What this means for agents: Your targeting will be less-specific, but you can still target the general location of your target market. When creating your ad, make sure to include information about the specific location of the property to ensure that your ad produces high-quality leads.
You'll also notice new restrictions when it comes to creating lookalike audiences. Lookalike audiences are audiences that real estate agents have often used in the past to target cold audiences that share similar characteristics to their client base. Because Facebook uses demographics information prohibited by the new rules (age, gender, and other protected categories), advertisers can no longer use Lookalike audiences for ads in the Housing Category. Instead, there is a new version specifically for Special Ad Categories, called a Special Ad Audience.

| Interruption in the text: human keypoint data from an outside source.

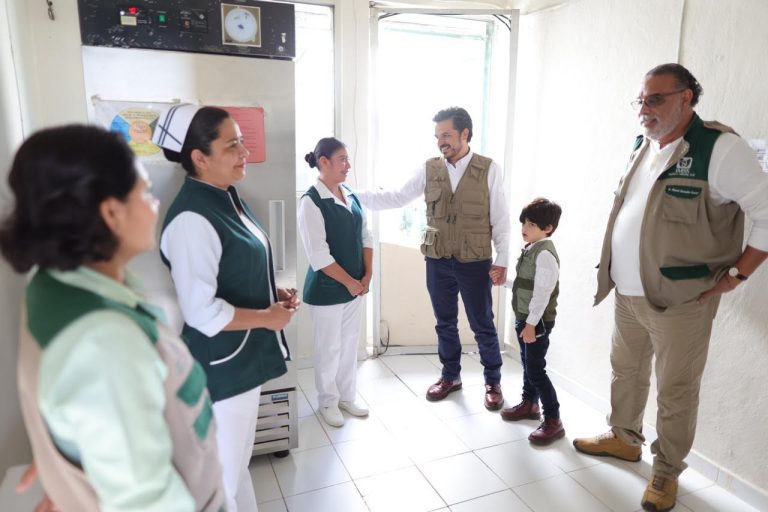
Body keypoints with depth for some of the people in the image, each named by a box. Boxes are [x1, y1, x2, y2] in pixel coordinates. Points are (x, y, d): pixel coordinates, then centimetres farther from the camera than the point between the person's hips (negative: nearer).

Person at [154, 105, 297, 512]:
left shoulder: (227, 197, 5)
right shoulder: (192, 219, -25)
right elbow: (203, 313, -26)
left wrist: (274, 295, 2)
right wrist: (269, 317, -16)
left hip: (244, 359, 9)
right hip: (220, 368, -9)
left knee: (236, 465, 27)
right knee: (221, 479, 12)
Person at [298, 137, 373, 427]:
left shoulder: (351, 196, 5)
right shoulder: (311, 201, -16)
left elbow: (365, 237, 9)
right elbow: (319, 255, -20)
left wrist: (366, 276, -1)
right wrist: (349, 282, -15)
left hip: (356, 286, 7)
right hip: (327, 289, -6)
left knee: (350, 342, 17)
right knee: (329, 347, 9)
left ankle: (347, 396, 35)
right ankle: (328, 402, 29)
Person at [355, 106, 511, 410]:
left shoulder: (489, 169, -7)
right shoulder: (429, 169, 1)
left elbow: (500, 219, -5)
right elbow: (398, 197, -2)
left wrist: (502, 260, -7)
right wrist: (352, 194, -11)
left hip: (475, 263, -3)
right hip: (437, 262, 3)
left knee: (483, 326, 9)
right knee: (445, 323, 16)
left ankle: (493, 382, 29)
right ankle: (450, 376, 35)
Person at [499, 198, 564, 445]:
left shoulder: (545, 254, -21)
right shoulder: (529, 249, 9)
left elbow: (542, 293, -23)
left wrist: (532, 323, -21)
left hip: (537, 321, -10)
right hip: (524, 318, 10)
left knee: (536, 370, -5)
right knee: (527, 364, 20)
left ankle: (553, 420, 5)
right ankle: (530, 403, 37)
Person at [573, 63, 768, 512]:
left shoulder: (719, 148, -14)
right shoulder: (641, 147, 8)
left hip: (681, 298, -7)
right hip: (627, 292, 7)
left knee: (675, 391, 7)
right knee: (626, 372, 20)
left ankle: (667, 472, 26)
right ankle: (624, 438, 42)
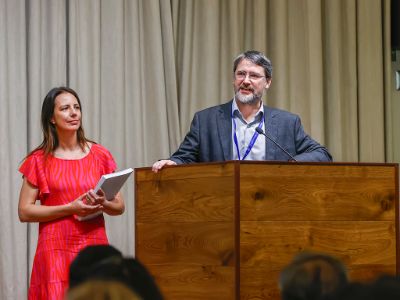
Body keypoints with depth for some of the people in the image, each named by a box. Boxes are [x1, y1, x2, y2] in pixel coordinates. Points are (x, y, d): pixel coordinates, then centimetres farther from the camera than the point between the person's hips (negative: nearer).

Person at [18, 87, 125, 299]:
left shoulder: (100, 155, 6)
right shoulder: (39, 160, 1)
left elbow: (120, 207, 10)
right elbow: (24, 212, -4)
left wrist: (102, 204, -13)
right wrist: (70, 208, -14)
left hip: (94, 248, 2)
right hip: (56, 250, -2)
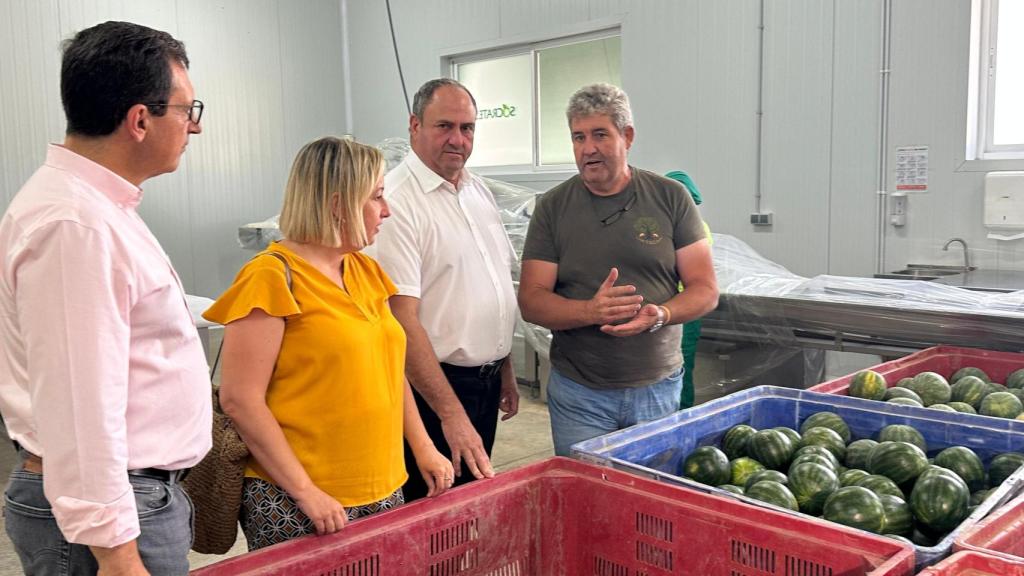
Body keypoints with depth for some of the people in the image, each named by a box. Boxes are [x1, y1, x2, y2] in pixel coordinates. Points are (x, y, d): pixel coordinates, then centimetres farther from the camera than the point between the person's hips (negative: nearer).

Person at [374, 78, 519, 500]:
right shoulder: (397, 201, -18)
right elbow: (402, 319, -23)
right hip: (433, 385, -8)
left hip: (487, 382, 8)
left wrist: (505, 370, 18)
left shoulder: (479, 191, 9)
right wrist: (450, 413, -24)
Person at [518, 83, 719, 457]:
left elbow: (705, 290, 0)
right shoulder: (553, 207, 1)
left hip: (659, 387, 1)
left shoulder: (670, 198, 1)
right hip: (578, 393, 0)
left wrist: (660, 315, -21)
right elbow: (531, 301, -4)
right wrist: (590, 311, -23)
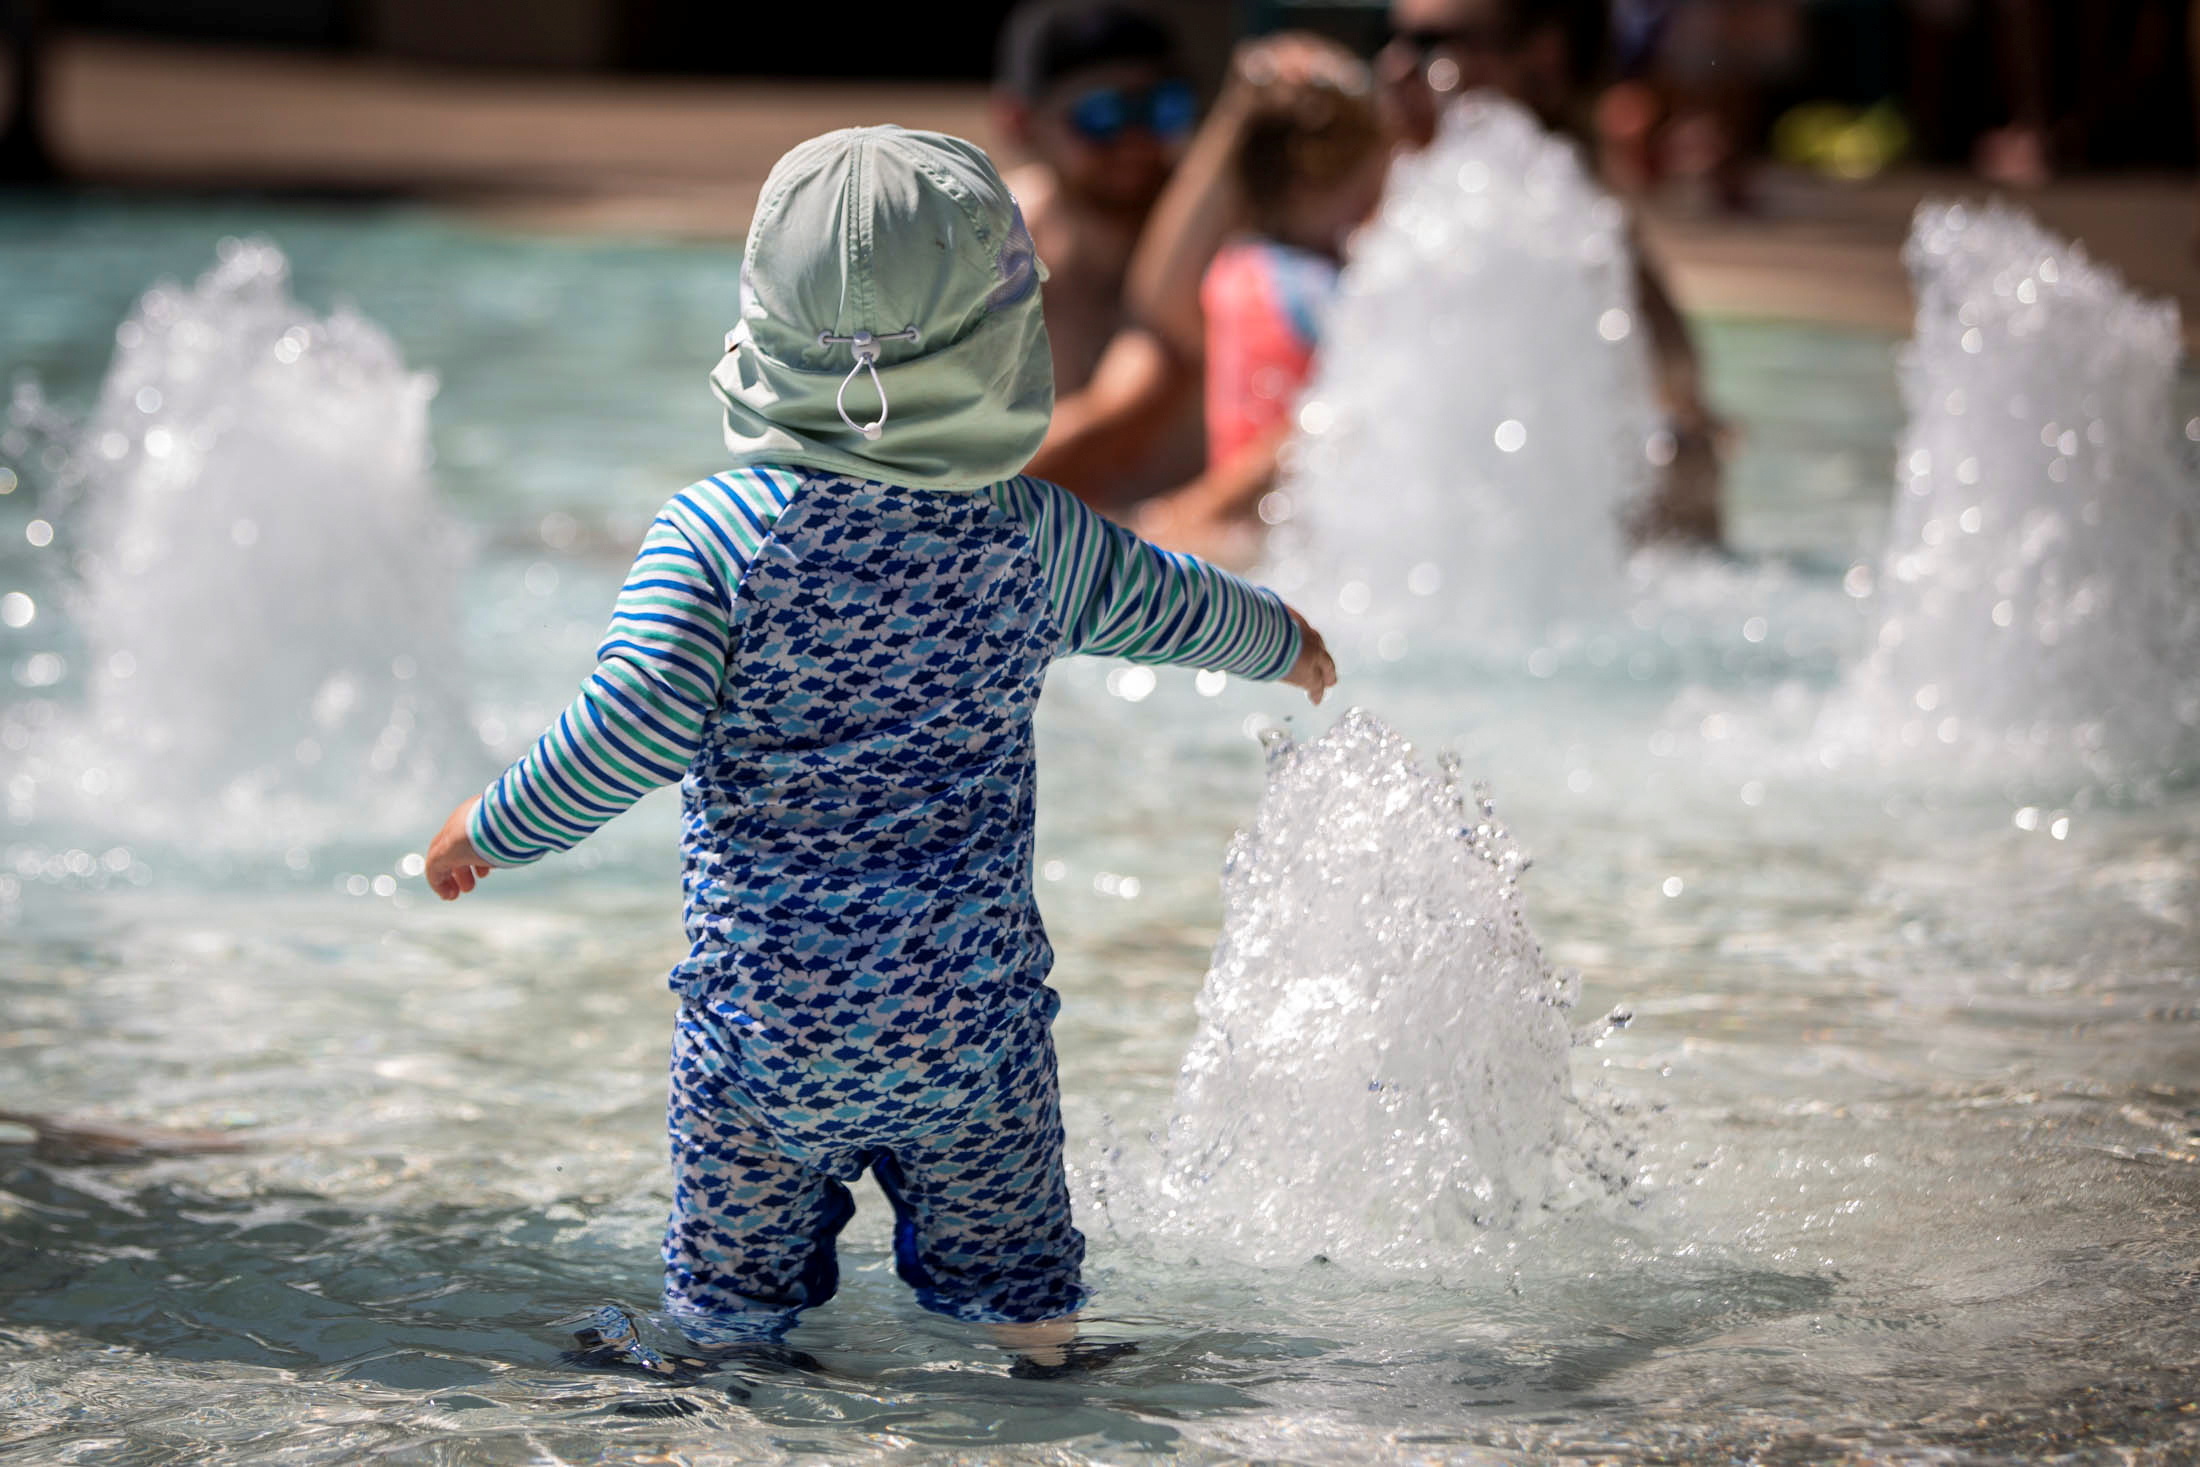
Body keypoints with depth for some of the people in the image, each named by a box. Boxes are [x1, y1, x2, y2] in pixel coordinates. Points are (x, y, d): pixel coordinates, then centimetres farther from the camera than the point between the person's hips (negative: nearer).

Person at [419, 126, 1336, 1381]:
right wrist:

What this means for agents: Instead of using Lookalike audiences to target people similar to those already in your funnel or client base, you will now need to create a Special Ad Audience. This audience is essentially a Lookalike audience but does not consider age, gender, ZIP Code, or other demographic information prohibited by the Housing Special Ad Category. While it is less specific, Special Ad Audiences are still an effective way to reach a qualified audience with your real estate Facebook ads.
Looking ahead to 2020, Facebook will continue to roll out updates to its advertising policies to ensure that they are non-discriminatory and inclusive.

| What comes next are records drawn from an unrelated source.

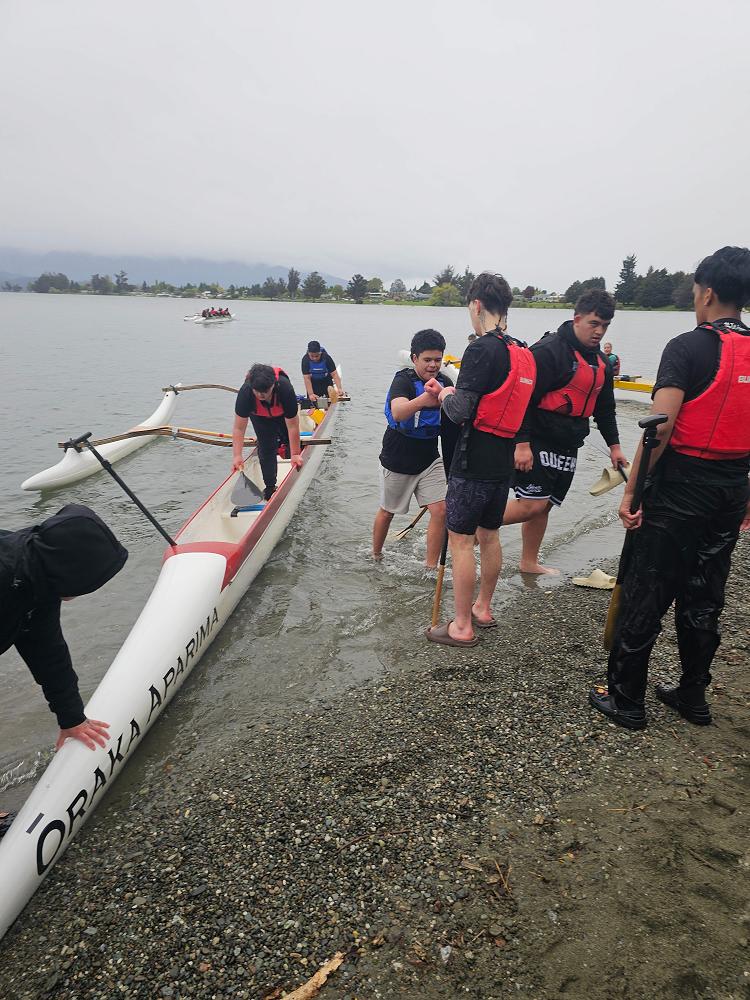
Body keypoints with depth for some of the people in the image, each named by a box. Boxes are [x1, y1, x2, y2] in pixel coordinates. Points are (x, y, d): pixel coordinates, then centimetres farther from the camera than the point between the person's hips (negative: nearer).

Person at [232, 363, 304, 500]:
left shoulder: (285, 388, -45)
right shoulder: (245, 393, -42)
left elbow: (292, 426, -36)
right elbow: (239, 428, -36)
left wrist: (295, 454, -30)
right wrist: (237, 456, -44)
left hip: (283, 415, 0)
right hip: (260, 417, 0)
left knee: (290, 443, 7)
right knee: (266, 449, -8)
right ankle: (270, 488, 3)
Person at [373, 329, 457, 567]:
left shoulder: (445, 382, -4)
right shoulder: (403, 380, -21)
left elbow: (451, 421, 9)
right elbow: (397, 412, -44)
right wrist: (423, 400, -63)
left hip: (429, 460, 4)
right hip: (398, 460, -4)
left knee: (440, 510, -7)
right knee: (387, 511, 14)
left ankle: (430, 567, 6)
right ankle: (376, 556, 39)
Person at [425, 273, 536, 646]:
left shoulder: (481, 349, -16)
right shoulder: (523, 353, 10)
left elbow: (460, 412, -23)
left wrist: (446, 395, -1)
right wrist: (452, 392, 16)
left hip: (474, 463, -8)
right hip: (504, 462, 9)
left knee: (461, 540, 0)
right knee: (489, 535, 18)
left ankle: (462, 626, 9)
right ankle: (483, 609, 33)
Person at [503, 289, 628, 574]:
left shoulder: (600, 361, 15)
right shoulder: (549, 350, -14)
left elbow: (604, 408, 24)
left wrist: (614, 445, 21)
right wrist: (522, 443, -23)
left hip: (567, 447, 8)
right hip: (537, 442, -8)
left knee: (543, 506, 13)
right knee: (533, 504, -14)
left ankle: (529, 563, 26)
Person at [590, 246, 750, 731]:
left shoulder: (688, 347, -12)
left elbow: (660, 427, -20)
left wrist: (632, 490, -15)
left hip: (680, 487, -6)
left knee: (645, 597, 4)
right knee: (704, 600, 17)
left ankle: (626, 699, 14)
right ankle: (693, 695, 30)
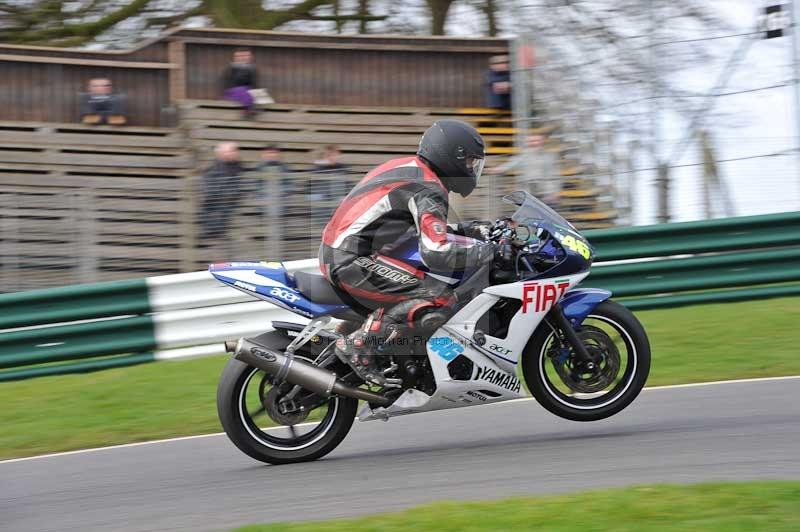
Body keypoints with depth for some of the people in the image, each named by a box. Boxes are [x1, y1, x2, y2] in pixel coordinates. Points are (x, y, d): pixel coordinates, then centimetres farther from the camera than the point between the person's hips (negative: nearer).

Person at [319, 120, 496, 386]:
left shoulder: (406, 166, 18)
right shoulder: (428, 191, -12)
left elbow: (424, 229, 31)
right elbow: (436, 253, -23)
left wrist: (468, 230, 22)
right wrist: (488, 250, -12)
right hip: (354, 261, -10)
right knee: (440, 300, -18)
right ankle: (359, 344, -18)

At the beginning of next year, advertisers and developers will be required to update campaigns that launched before December 4. In addition, Facebook stated that as part of its new policies it will enable people to search and view all current housing ads in the U.S., regardless of whether those ads would potentially be shown to them.
While Facebook’s Special Ad Categories present many limitations for real estate agents, Facebook ads still have one of the highest ROI’s when it comes to real estate advertising.
In addition to targeting, Facebook ads are so effective because Facebook’s algorithm delivers your ads based on who is most likely to complete your campaign objective. Carefully determine your campaign objective for your ad to ensure that you achieve the highest ROI possible.
Targeting your website visitors from your Facebook pixel is another strategy to reach a highly targeted audience that is already interested in your business, while still complying with Facebook’s targeting policies.
It is also important to make sure that your copy and creative clearly communicate the details of your ad. This way, your audience can self-select for ads that they are interested in, and you’ll get higher quality leads from your ads.
With a few adaptations to your ad targeting, you'll ensure that your ads are still producing quality results for your real estate business.